/ viernes 21 de diciembre de 2018

La tribuna de la verdad.

“El boxeador de la vida por experiencia propia”

Muy buenos días, mis lectores, que se encuentren gozando de cabal salud y felicidad son mis mejores deseos. Hoy les quiero compartir sobre algo que practico por el bien no sólo de otros, sino por el mío propio, se trata del perdón.

Primero que nada, me gustaría establecer que una vida en la cual: ¡O se insiste en dominar a los demás o se depende excesivamente de ellos! Es una vida que, en los dos casos habrá infelicidad, preocupación, temor, pero, sobre todo, una retorcida y mala relación con todos los seres humanos.

Lo anterior fue mi patrón de conducta y por lo tanto me iba generando discordias, peleas y discusiones con medio mundo. Después de hacer un análisis, un inventario de esa conducta que conformaba mi personalidad, allá por el año 1994, me di cuenta de ello y me dije: ¡Necesito cambiar esa manera de vivir!

Había un defecto de carácter que me afectaba primordialmente en ese sentido, existía un pecado capital que me había estado martirizando desde que tuve uso de razón: ¡El orgullo! Y éste, o me envalentonaba ante cualquiera para imponer mi santa voluntad, o me hacia sentir como un ser desvalido que con la falsa humildad o dicho de otra manera con el orgullo “al revés” dependía de la manera de pensar, de actuar y de hablar de los seres humanos.
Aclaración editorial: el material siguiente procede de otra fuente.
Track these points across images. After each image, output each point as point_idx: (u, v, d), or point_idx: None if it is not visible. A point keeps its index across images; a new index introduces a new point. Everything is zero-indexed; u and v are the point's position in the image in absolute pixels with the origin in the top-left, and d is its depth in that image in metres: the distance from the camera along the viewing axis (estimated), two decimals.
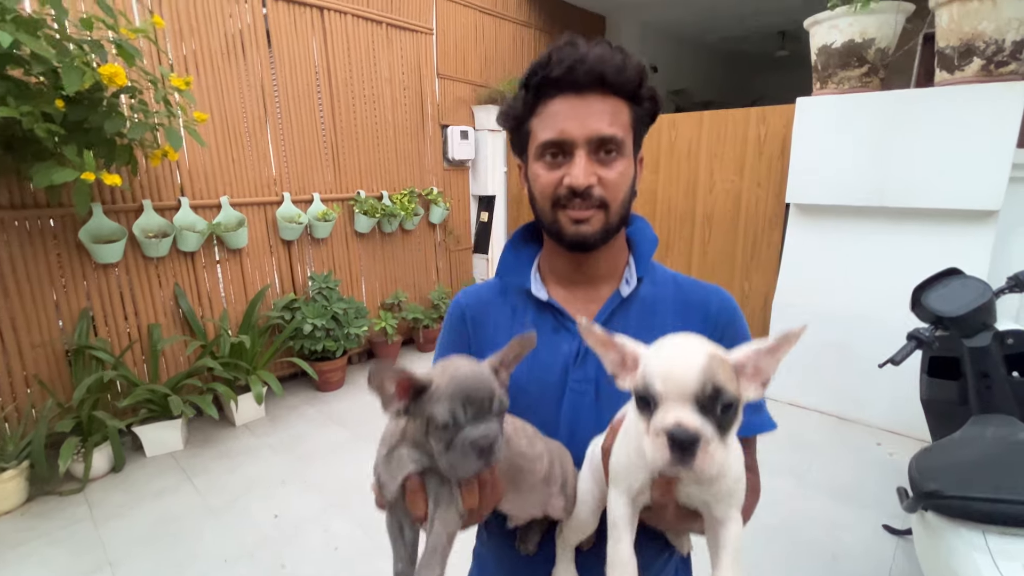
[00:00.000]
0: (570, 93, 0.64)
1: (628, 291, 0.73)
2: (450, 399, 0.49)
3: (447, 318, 0.83)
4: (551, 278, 0.77)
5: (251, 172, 3.10)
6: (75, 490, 2.36)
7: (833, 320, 2.82)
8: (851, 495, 2.27)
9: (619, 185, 0.67)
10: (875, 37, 2.49)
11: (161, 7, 2.64)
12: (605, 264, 0.74)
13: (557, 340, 0.73)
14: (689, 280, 0.78)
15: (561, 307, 0.73)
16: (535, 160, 0.68)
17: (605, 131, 0.64)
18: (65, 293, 2.52)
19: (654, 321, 0.73)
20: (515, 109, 0.69)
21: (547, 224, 0.70)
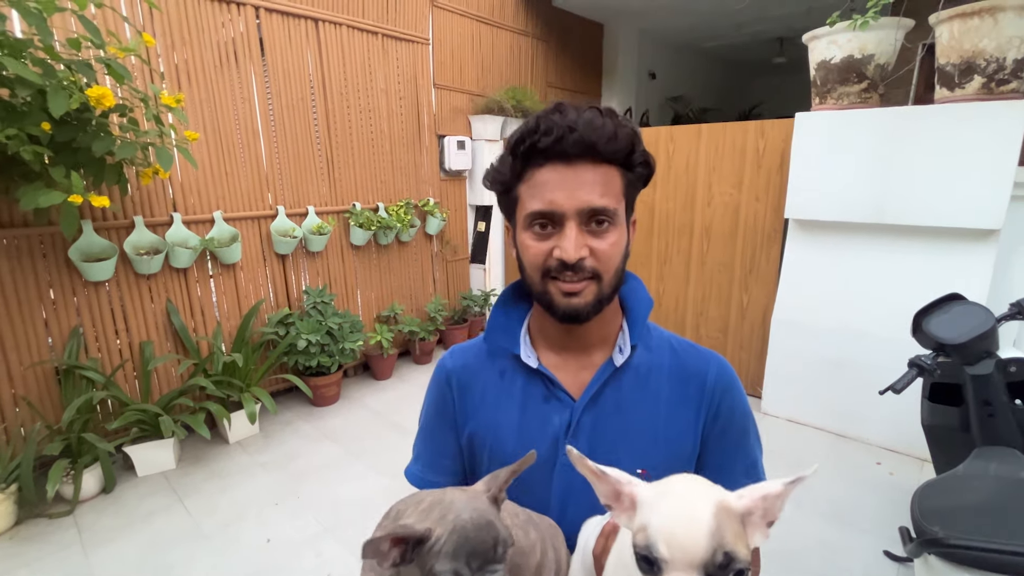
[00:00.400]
0: (558, 162, 0.62)
1: (621, 360, 0.70)
2: (453, 555, 0.46)
3: (432, 380, 0.80)
4: (542, 342, 0.75)
5: (245, 186, 3.07)
6: (64, 512, 2.33)
7: (832, 336, 2.80)
8: (850, 518, 2.25)
9: (612, 256, 0.64)
10: (874, 53, 2.46)
11: (152, 21, 2.61)
12: (598, 331, 0.72)
13: (547, 411, 0.70)
14: (685, 344, 0.76)
15: (552, 375, 0.70)
16: (524, 229, 0.66)
17: (596, 203, 0.61)
18: (55, 311, 2.49)
19: (648, 390, 0.70)
20: (502, 175, 0.67)
21: (537, 294, 0.68)
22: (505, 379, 0.74)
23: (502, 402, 0.72)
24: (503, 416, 0.72)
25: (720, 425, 0.71)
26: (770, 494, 0.47)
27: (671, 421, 0.69)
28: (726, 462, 0.72)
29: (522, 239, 0.66)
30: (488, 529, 0.48)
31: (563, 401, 0.70)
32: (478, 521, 0.48)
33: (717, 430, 0.71)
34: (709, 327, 3.47)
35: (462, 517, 0.48)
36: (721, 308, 3.40)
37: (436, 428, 0.79)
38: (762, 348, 3.18)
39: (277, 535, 2.21)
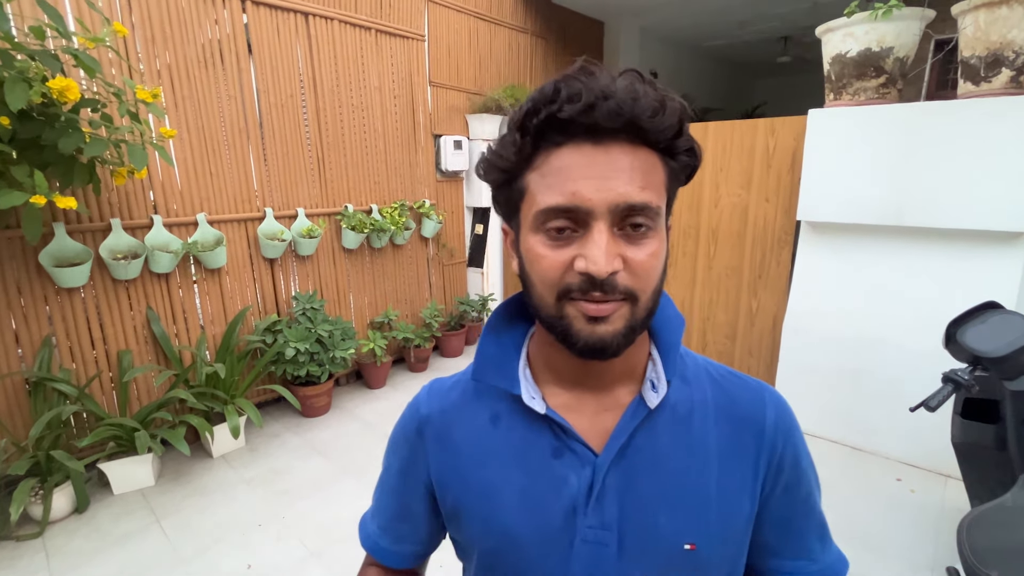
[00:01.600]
0: (585, 141, 0.45)
1: (656, 400, 0.53)
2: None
3: (399, 427, 0.64)
4: (548, 377, 0.57)
5: (231, 187, 2.92)
6: (34, 535, 2.18)
7: (848, 345, 2.66)
8: (870, 540, 2.10)
9: (651, 270, 0.47)
10: (894, 46, 2.33)
11: (132, 15, 2.47)
12: (622, 362, 0.54)
13: (560, 468, 0.53)
14: (727, 373, 0.60)
15: (565, 422, 0.53)
16: (532, 231, 0.48)
17: (635, 198, 0.45)
18: (25, 320, 2.34)
19: (692, 437, 0.54)
20: (504, 158, 0.49)
21: (549, 320, 0.50)
22: (500, 427, 0.57)
23: (498, 458, 0.56)
24: (499, 477, 0.55)
25: (786, 478, 0.56)
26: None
27: (725, 477, 0.54)
28: (794, 524, 0.57)
29: (530, 246, 0.49)
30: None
31: (580, 455, 0.53)
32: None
33: (782, 484, 0.56)
34: (716, 333, 3.33)
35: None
36: (729, 314, 3.26)
37: (396, 488, 0.64)
38: (772, 356, 3.04)
39: (259, 560, 2.06)
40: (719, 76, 7.53)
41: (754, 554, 0.59)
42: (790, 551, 0.58)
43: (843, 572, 0.59)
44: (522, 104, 0.47)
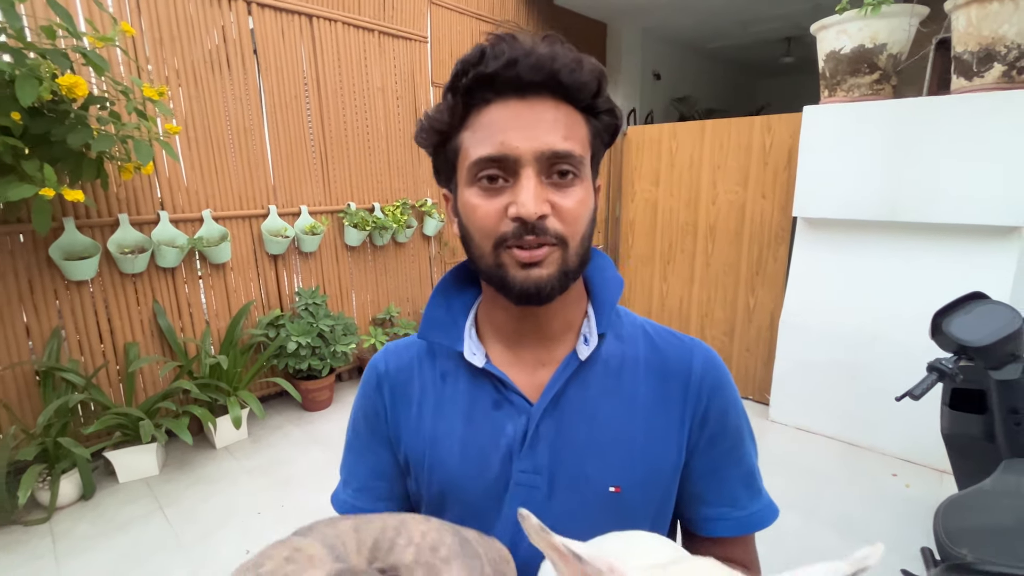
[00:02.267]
0: (511, 96, 0.49)
1: (587, 352, 0.57)
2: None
3: (361, 386, 0.68)
4: (491, 335, 0.61)
5: (236, 184, 2.99)
6: (41, 520, 2.24)
7: (843, 340, 2.67)
8: (865, 534, 2.11)
9: (579, 216, 0.51)
10: (887, 42, 2.35)
11: (140, 18, 2.55)
12: (558, 318, 0.59)
13: (499, 418, 0.58)
14: (664, 332, 0.63)
15: (503, 375, 0.58)
16: (467, 185, 0.52)
17: (559, 145, 0.49)
18: (35, 312, 2.41)
19: (621, 389, 0.58)
20: (438, 120, 0.53)
21: (487, 270, 0.53)
22: (448, 383, 0.61)
23: (444, 410, 0.60)
24: (444, 427, 0.59)
25: (710, 429, 0.59)
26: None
27: (651, 426, 0.58)
28: (719, 473, 0.60)
29: (466, 199, 0.53)
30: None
31: (517, 406, 0.57)
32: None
33: (707, 436, 0.59)
34: (714, 330, 3.35)
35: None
36: (727, 310, 3.28)
37: (367, 445, 0.66)
38: (769, 352, 3.05)
39: (258, 546, 2.09)
40: (722, 77, 7.53)
41: (684, 503, 0.62)
42: (715, 499, 0.60)
43: (768, 520, 0.61)
44: (454, 67, 0.51)
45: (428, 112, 0.55)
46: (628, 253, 3.71)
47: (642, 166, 3.53)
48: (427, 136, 0.56)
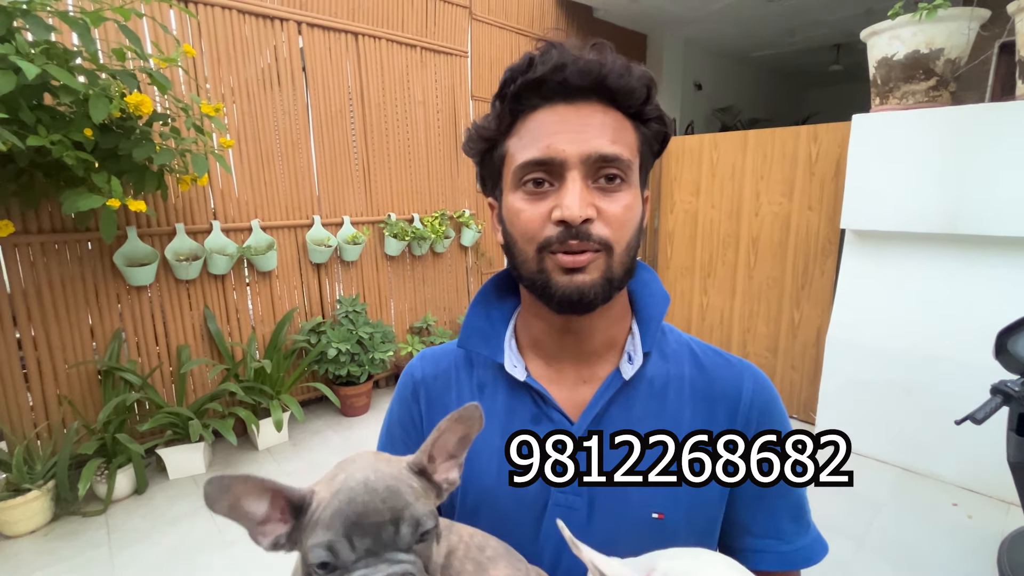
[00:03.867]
0: (559, 102, 0.50)
1: (631, 372, 0.56)
2: (329, 525, 0.34)
3: (397, 391, 0.68)
4: (531, 349, 0.60)
5: (282, 196, 3.12)
6: (98, 512, 2.37)
7: (897, 359, 2.53)
8: (923, 567, 1.97)
9: (625, 222, 0.50)
10: (944, 47, 2.24)
11: (201, 37, 2.71)
12: (601, 332, 0.57)
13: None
14: (711, 352, 0.61)
15: (544, 390, 0.56)
16: (512, 190, 0.53)
17: (607, 149, 0.48)
18: (99, 315, 2.57)
19: (665, 408, 0.56)
20: (485, 128, 0.54)
21: (529, 276, 0.53)
22: (486, 394, 0.60)
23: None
24: (481, 441, 0.57)
25: None
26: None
27: None
28: (766, 502, 0.57)
29: (510, 204, 0.52)
30: (386, 497, 0.35)
31: (557, 423, 0.56)
32: (373, 485, 0.35)
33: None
34: (757, 345, 3.24)
35: (354, 477, 0.35)
36: (770, 325, 3.17)
37: (400, 452, 0.67)
38: (815, 370, 2.92)
39: None
40: (767, 87, 7.35)
41: (729, 532, 0.59)
42: (761, 530, 0.58)
43: (816, 556, 0.57)
44: (502, 76, 0.52)
45: (476, 121, 0.56)
46: (667, 264, 3.65)
47: (682, 176, 3.47)
48: (474, 144, 0.57)
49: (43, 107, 1.88)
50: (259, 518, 0.37)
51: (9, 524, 2.20)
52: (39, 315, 2.40)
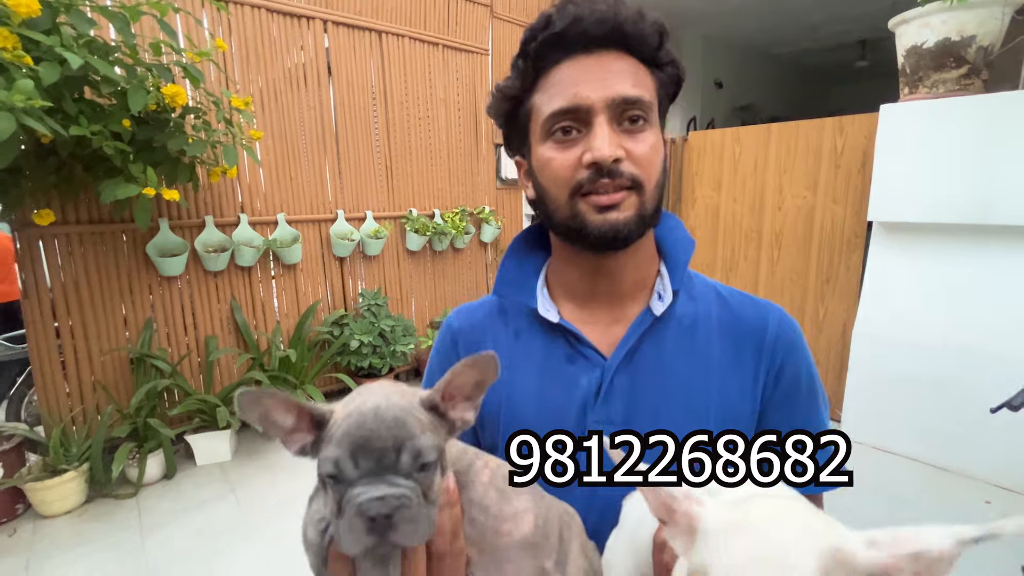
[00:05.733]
0: (579, 53, 0.52)
1: (661, 308, 0.58)
2: (338, 443, 0.36)
3: (436, 343, 0.70)
4: (563, 294, 0.63)
5: (307, 190, 3.18)
6: (129, 495, 2.43)
7: (928, 353, 2.47)
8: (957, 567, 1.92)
9: (652, 161, 0.53)
10: (976, 34, 2.20)
11: (231, 35, 2.79)
12: (630, 274, 0.60)
13: (574, 372, 0.59)
14: (736, 294, 0.63)
15: (577, 330, 0.59)
16: (541, 142, 0.55)
17: (629, 92, 0.51)
18: (132, 304, 2.65)
19: (695, 346, 0.58)
20: (510, 87, 0.57)
21: (563, 221, 0.56)
22: (521, 340, 0.62)
23: (518, 366, 0.61)
24: (519, 382, 0.60)
25: (784, 387, 0.58)
26: (928, 553, 0.28)
27: (724, 384, 0.57)
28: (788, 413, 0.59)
29: (540, 155, 0.55)
30: (392, 426, 0.37)
31: (591, 360, 0.58)
32: (383, 414, 0.37)
33: (780, 393, 0.58)
34: None
35: (367, 403, 0.38)
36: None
37: None
38: (841, 366, 2.87)
39: None
40: (789, 84, 7.26)
41: None
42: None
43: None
44: (523, 36, 0.54)
45: (498, 84, 0.59)
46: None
47: (703, 171, 3.45)
48: (498, 105, 0.59)
49: (83, 100, 1.96)
50: (287, 428, 0.40)
51: (45, 504, 2.28)
52: (76, 304, 2.48)
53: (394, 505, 0.35)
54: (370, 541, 0.35)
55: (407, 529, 0.36)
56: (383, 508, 0.35)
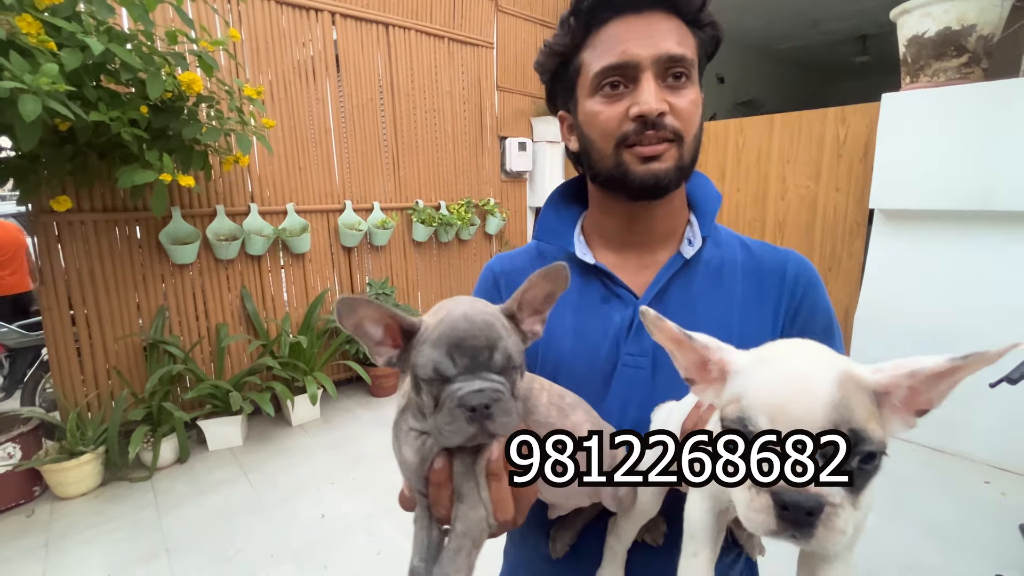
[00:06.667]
0: (628, 13, 0.56)
1: (691, 252, 0.63)
2: (435, 344, 0.40)
3: (478, 284, 0.74)
4: (598, 241, 0.68)
5: (316, 181, 3.22)
6: (144, 478, 2.48)
7: (929, 338, 2.51)
8: (954, 539, 1.97)
9: (692, 115, 0.57)
10: (976, 23, 2.24)
11: (241, 27, 2.83)
12: (663, 222, 0.65)
13: (607, 310, 0.64)
14: (758, 243, 0.68)
15: (611, 272, 0.64)
16: (589, 97, 0.59)
17: (675, 50, 0.55)
18: (145, 292, 2.69)
19: (720, 287, 0.63)
20: (559, 44, 0.61)
21: (607, 171, 0.60)
22: None
23: (557, 306, 0.65)
24: (556, 319, 0.65)
25: (802, 322, 0.62)
26: (923, 371, 0.34)
27: (746, 320, 0.61)
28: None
29: (589, 108, 0.59)
30: (483, 328, 0.40)
31: (624, 299, 0.63)
32: (473, 317, 0.41)
33: (798, 327, 0.62)
34: None
35: (456, 310, 0.41)
36: None
37: None
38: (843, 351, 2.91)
39: (332, 512, 2.23)
40: (791, 80, 7.30)
41: None
42: None
43: None
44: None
45: (547, 40, 0.63)
46: None
47: (707, 162, 3.49)
48: (547, 60, 0.64)
49: (101, 87, 2.00)
50: (376, 340, 0.43)
51: (63, 486, 2.32)
52: (91, 291, 2.52)
53: (492, 397, 0.39)
54: (470, 431, 0.39)
55: (503, 420, 0.40)
56: (483, 399, 0.38)
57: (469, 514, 0.42)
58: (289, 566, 1.92)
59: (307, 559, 1.95)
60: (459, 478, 0.43)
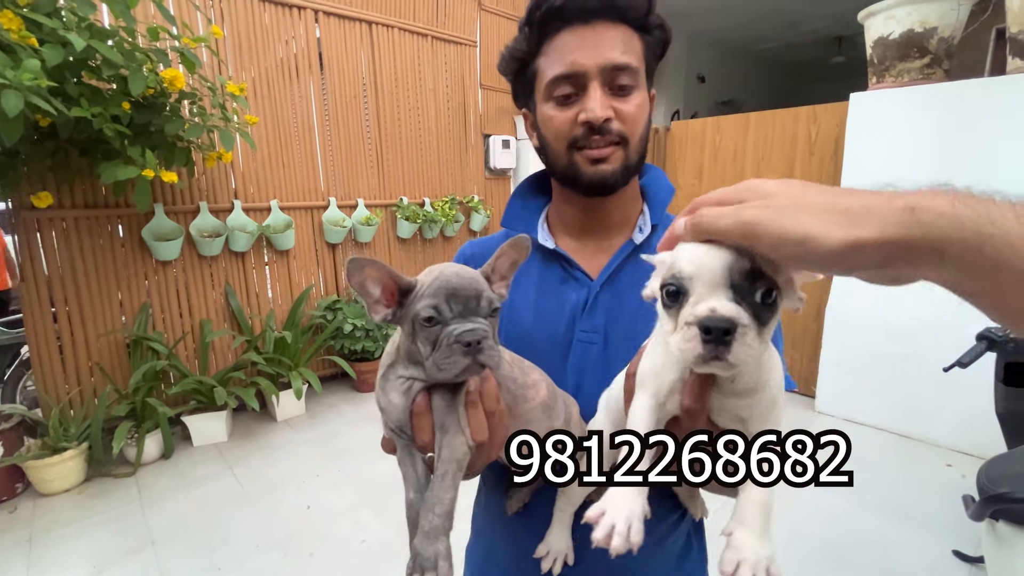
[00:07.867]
0: (577, 23, 0.61)
1: (641, 238, 0.68)
2: (433, 295, 0.47)
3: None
4: (560, 229, 0.74)
5: (300, 177, 3.24)
6: (128, 473, 2.48)
7: (896, 329, 2.62)
8: (916, 518, 2.07)
9: (637, 119, 0.63)
10: (937, 26, 2.34)
11: (224, 24, 2.84)
12: (617, 212, 0.71)
13: (564, 290, 0.69)
14: None
15: (568, 256, 0.70)
16: (544, 102, 0.65)
17: (619, 59, 0.60)
18: (128, 289, 2.69)
19: None
20: (518, 49, 0.66)
21: (561, 169, 0.66)
22: (523, 265, 0.73)
23: (520, 284, 0.71)
24: (519, 297, 0.71)
25: None
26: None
27: None
28: None
29: (543, 112, 0.65)
30: (471, 281, 0.49)
31: (580, 281, 0.69)
32: (462, 274, 0.49)
33: None
34: None
35: (448, 269, 0.49)
36: None
37: None
38: (815, 346, 3.01)
39: (317, 503, 2.27)
40: (770, 80, 7.44)
41: None
42: None
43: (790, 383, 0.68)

Cuando me di cuenta de ello, repito, hace ya casi 25 años, lo primero que hice fue aplicar el perdón, antes de perdonar a cualquier otro, tuve que perdonarme a mí mismo por todo el daño que me había causado con esa manera tan errónea de vivir. Tuve que aceptar desde lo más profundo de mi ser que me había equivocado y que no había nadie culpable por ello, sino yo mismo.

Una vez hecho eso empecé a pedirle a mi Dios que me diera la voluntad, el valor y la determinación de perdonar a quienes, según yo, me habían hecho mucho daño. Sí, era verdad, en ese inventario o análisis de mi personalidad y de mi vida me había encontrado en muchas situaciones en las que parecía o efectivamente, me había lastimado a mí sin ninguna justificación, pero aun en esos casos tenía que perdonar por el hecho de que era mi propio inventario o análisis, y no el de otros.

En unos días, el lunes por la noche y amaneciendo por el martes, habrá de conmemorarse una vez más y para siempre, el nacimiento del Hijo de Dios, la llegada a este mundo material de quien, en sus momentos de mayor sufrimiento apeló al perdón diciendo en la cruz: ¡Perdónalos Padre, porque no saben lo que hacen!

Así que, ¿quién soy yo para no perdonar a otros? Mis lectores, ¡les deseo una bonita Navidad para todos ustedes y su apreciable familia!